Your question seems to wonder if maybe false teachers “mean well” but just haven’t yet “seen the light.” So they act with good intentions even though they are misguided. Perhaps this isn’t what you meant to connote, but if it is, I encourage you to rethink that position. There are never any “good intentions” behind a false teacher’s motives or methods. Anyone who leads a charge against God’s known, written revelation and standard is knowingly subverting the Almighty’s revealed will and truth, an act that is rooted in and evidenced by deception from start to finish.
I’ve written a 4-part post on false teachers and the church’s responsibility to call them out. Should we? When? How? Why? You can read those posts by beginning here (or just search my site using the words “false teacher”).
Q: You talked about the confused, the convinced, and the committed (in terms of unbelievers) from Jude 20-23. How do you recognize these different groups in today’s world and when would you treat someone differently than others? What are some examples of these different people in today’s culture?
A: For starters, keep in mind that entire books have been written on the subject of engaging unbelievers and how to do it well based on the depth of their unbelief. So my short answer and brief bit of insight is just that—short and brief, not exhaustive.

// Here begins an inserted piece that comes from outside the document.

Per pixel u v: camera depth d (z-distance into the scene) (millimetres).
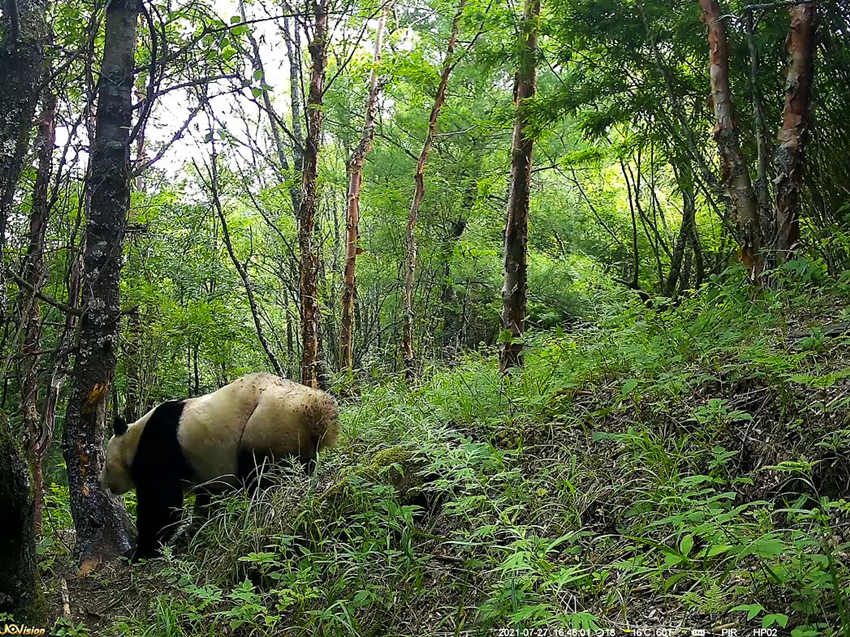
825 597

Personally, questions tip me off to where someone is on Jude’s “unbelief spectrum.” And I gauge two things when it comes to their questions: 1) the amount of questions, and 2) the level of questions. More could be said here, but suffice it to say that confused seekers (i.e., skeptics perhaps?) will ask a lot of good, honest questions about weighty matters, while those who are convinced of or even committed to false teaching seem to limit theirs to the kind of questions intended to divert or debate, ones generated from a leader’s guided talking points, selfish agenda, or repeated rhetoric. Essentially, the more deeply entrenched someone is into false teaching, the fewer deep questions they’ll ask initially and publically. Oh, make no mistake—they’re wondering personally when it’s late and they’re in bed looking up at the ceiling. But because there’s so much at stake, they’re usually more apt to make statements than ask questions.
Curious, confused people, however, just ask the obvious and want a plain answer. And they usually keep asking till their thirst is quenched. So when you hear lots of questions from someone, be aware that he or she is, more than likely, genuinely spiritually confused. So seize the day and “contend for the faith” with great compassion. What do I do? Ask questions in return to keep the conversation going!
As far as examples, generally speaking, leaders and/or spokespersons for various religions and -isms will be more in the convinced/committed category, while the regular participant in that religion or -ism will tend to be in the curious/confused category. Whether it’s Mormonism, Jehovah Witnesses, Roman Catholicism, or any of the eastern -isms, those “up the ladder” will be less likely to ask honest questions (probably in the committed category) than one of the general adherents who may actually have lots of questions and be in the confused category. This isn’t a hard and fast rule but a general, observable trend.